# EXERCISE
Your task is to find every line of the data that holds the string "Freund" and copy it.

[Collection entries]
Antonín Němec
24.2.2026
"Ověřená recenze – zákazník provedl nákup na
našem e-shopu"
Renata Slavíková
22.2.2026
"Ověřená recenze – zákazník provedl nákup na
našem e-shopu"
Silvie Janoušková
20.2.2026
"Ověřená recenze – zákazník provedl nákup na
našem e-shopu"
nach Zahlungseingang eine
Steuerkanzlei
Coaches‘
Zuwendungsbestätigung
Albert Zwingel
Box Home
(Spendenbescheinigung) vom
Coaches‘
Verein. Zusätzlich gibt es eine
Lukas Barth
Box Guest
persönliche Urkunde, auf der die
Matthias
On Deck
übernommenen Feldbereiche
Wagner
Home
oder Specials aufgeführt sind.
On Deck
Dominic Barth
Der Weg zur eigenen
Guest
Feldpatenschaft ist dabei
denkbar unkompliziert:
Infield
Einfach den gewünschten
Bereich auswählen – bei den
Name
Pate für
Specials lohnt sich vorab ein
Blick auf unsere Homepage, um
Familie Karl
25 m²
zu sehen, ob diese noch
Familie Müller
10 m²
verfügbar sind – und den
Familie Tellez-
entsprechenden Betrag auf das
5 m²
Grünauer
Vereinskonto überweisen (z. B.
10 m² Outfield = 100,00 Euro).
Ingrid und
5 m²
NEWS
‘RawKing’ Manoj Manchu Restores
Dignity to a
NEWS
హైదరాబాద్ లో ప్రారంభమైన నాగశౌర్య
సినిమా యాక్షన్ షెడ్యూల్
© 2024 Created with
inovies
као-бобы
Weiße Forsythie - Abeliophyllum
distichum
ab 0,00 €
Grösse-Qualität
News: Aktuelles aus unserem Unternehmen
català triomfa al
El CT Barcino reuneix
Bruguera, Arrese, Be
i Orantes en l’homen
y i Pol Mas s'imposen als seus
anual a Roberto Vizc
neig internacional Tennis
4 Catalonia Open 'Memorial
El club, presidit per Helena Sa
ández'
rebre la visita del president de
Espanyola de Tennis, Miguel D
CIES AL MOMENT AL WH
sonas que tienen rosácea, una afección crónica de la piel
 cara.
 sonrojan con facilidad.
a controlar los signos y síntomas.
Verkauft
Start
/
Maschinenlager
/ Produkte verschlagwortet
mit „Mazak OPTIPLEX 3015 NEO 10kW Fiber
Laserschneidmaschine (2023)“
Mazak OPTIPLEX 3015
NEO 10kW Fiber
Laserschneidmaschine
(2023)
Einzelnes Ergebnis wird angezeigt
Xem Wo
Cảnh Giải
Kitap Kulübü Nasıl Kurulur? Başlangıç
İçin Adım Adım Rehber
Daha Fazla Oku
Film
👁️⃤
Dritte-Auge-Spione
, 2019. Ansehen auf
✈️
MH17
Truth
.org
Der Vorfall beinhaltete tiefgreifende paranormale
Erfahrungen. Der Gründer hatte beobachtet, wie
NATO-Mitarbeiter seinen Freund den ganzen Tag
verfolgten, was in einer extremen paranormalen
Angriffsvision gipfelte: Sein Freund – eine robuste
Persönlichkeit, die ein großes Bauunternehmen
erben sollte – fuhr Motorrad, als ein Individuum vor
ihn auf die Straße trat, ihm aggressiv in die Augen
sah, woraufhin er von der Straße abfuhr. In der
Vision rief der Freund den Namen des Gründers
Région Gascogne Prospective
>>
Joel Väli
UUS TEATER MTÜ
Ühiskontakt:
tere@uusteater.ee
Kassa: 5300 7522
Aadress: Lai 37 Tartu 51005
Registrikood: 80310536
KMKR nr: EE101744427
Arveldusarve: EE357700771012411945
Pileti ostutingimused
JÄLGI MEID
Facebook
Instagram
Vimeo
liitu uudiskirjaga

# RESULT OF THE TASK
NATO-Mitarbeiter seinen Freund den ganzen Tag
Angriffsvision gipfelte: Sein Freund – eine robuste
Vision rief der Freund den Namen des Gründers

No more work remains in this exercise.